Священник сербской церкви на Штайерхоф был в тот день мрачен, и прежде чем монах успел что-либо произнести, показал ему свое послание к австрийским властям с обвинением греков в том, что они хотят отделиться от православной церкви Святого Георгия, выделенной им (вместе с сербской паствой в столице) для богослужения. В послании цензора далее говорилось, что нападки на сербов, якобы отошедших от православия, и другие слухи, распространяемые греками в Вене, – всего лишь отговорка, поддерживаемая русскими властями, которые предоставляют священнику Антимосу свою церковь в виде услуги. Внизу листа, свернутого в трубочку, приводился список свидетелей против греков, в частности против Антимоса Газиса, и среди них монах увидел свое имя. Цензор обмакнул перо в чернильницу, что висела у него на поясе, задумчиво поднял его на свет, снял прилипший волосок и протянул перо монаху. Тот молча расписался и вышел. На бумаге осталась подпись:
ДОСИФЕЙ.
4
Тяжба оказалась на удивление непримиримой [31]. Императорский советник в Вене при иллирийском придворном представительстве, Константин Филипид, из семейства фон Гайя, императорская тайная дворцовая и государственная канцелярия, русское посольство в столице, дворцовый исповедник и папский прелат, царьградская патриархия, сербская митрополия в Карловцах, общины православных сербов и греков в Вене и Турции – все вмешались и все возмутились. Антимоса Газиса лишили права служить в Вене, кир Теодосий неожиданно и скоропостижно скончался, а Досифей и далее оставался верен себе, защищая сербскую паству в Вене.

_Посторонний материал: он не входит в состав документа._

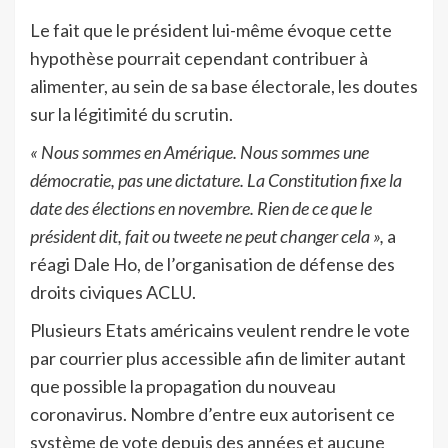
Le fait que le président lui-même évoque cette
hypothèse pourrait cependant contribuer à
alimenter, au sein de sa base électorale, les doutes
sur la légitimité du scrutin.
« Nous sommes en Amérique. Nous sommes une
démocratie, pas une dictature. La Constitution fixe la
date des élections en novembre. Rien de ce que le
président dit, fait ou tweete ne peut changer cela »,
a
réagi Dale Ho, de l’organisation de défense des
droits civiques ACLU.
Plusieurs Etats américains veulent rendre le vote
par courrier plus accessible afin de limiter autant
que possible la propagation du nouveau
coronavirus. Nombre d’entre eux autorisent ce
système de vote depuis des années et aucune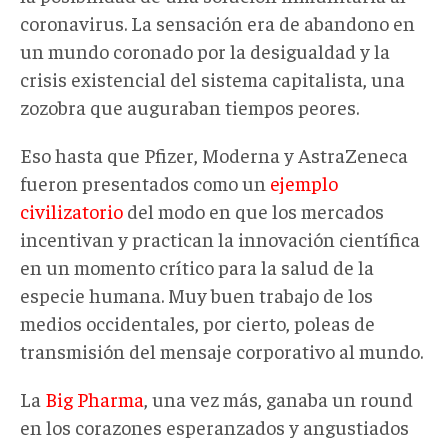
coronavirus. La sensación era de abandono en
un mundo coronado por la desigualdad y la
crisis existencial del sistema capitalista, una
zozobra que auguraban tiempos peores.
Eso hasta que Pfizer, Moderna y AstraZeneca
fueron presentados como un
ejemplo
civilizatorio
del modo en que los mercados
incentivan y practican la innovación científica
en un momento crítico para la salud de la
especie humana. Muy buen trabajo de los
medios occidentales, por cierto, poleas de
transmisión del mensaje corporativo al mundo.
La
Big Pharma
, una vez más, ganaba un round
en los corazones esperanzados y angustiados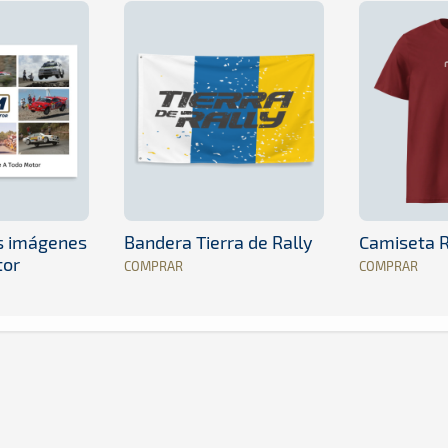
es imágenes
Bandera Tierra de Rally
Camiseta R
tor
COMPRAR
COMPRAR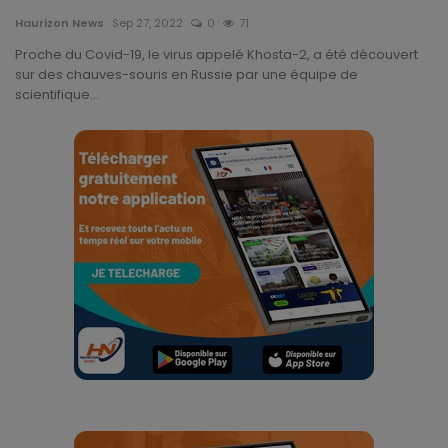
Technologie
Haurizon News
Sep 27, 2022
0
71
Proche du Covid-19, le virus appelé Khosta-2, a été découvert
Motivation
sur des chauves-souris en Russie par une équipe de
scientifique...
Politique
Articles Sponsorisés
Education
Santé
Économie
Sport
Culture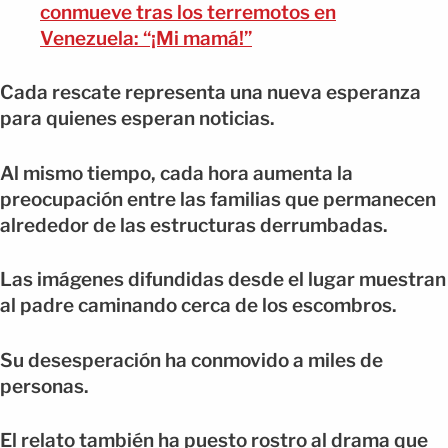
conmueve tras los terremotos en
Venezuela: “¡Mi mamá!”
Cada rescate representa una nueva esperanza
para quienes esperan noticias.
Al mismo tiempo, cada hora aumenta la
preocupación entre las familias que permanecen
alrededor de las estructuras derrumbadas.
Las imágenes difundidas desde el lugar muestran
al padre caminando cerca de los escombros.
Su desesperación ha conmovido a miles de
personas.
El relato también ha puesto rostro al drama que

– Я обязан вам почитанием и незабываемым дружелюбием, любезный отец Антимос, – говорил монах на одном из сытных обедов в доме отца Димитриса, – но пусть простит меня ваша щедрая душа, сердце ваше должно это знать, ибо оно наделено глазами любви, и ему должно быть ведомо, что страшное и чрезмерное обвинение, которое вы налагаете на нашу сербскую церковь, не может быть правдивым…
Тут монах с отсутствующим выражением взял одной рукой ложечку из соусника с хреном, а другой в то же время намазал ножом масло на хлеб.
– Вы сами знаете, что подобных обвинений со стороны греческой церкви против бедных здешних сербов было множество, но все они не оправдались, никто не обратился в папство и не вступил в унию с Римом…
На все это отец Антимос Газис не отвечал. Он спокойно снял свое кольцо и, опустив его в тарелку, налил себе горячий суп со свининой, полагая, что с кольцом он вкуснее. Выхлебав суп, он вытер кольцо и тихо, как бы самому себе, сказал:
– Ангелам очки не нужны. А у нас имя старше головы, а утро древнее вечера. Поживем – увидим! Как листья меняются каждый год, так и люди… ???, ??? ?????? ????? ?????? ??? ??????! [32]
И вернул кольцо на место.
И словно в ответ на эти слова однажды утром, что наступило все в инее, так что ветки потрескивали на ветру, как стеклянные, и шелушились, будто с них отваливаются осколки, пришла весть, которая вдоль и поперек моментально облетела всю Вену. Священник сербской церкви на Штайерхоф и цензор сербских книг в Вене Атанасий Димитрович Секереш перешел в католическую веру, и Папа лично принял торжественно отпечатанное изъявление преданности новообращенного верующего римской церкви.
29
Cогласно словарю Вука Караджича, сильный ветер со снегом, при котором можно справлять большую нужду стоя.
30
Униатская церковь (греко-католическая) – христианское объединение, созданное Брестской унией в 1596 г. Подчинялась Папе Римскому, признавала основные догматы католической церкви при сохранении православных обрядов.
31
Документы об этой тяжбе хранятся в Венском государственном архиве, в бумагах провинции Иллирия, 1752–1792, ед. хр. 1, 440–454. (Примеч. автора.)
32
Листьям в дубравах древесных подобны сыны человеков (Илиада, VI, 146. Пер. с греч. Н. Гнедича).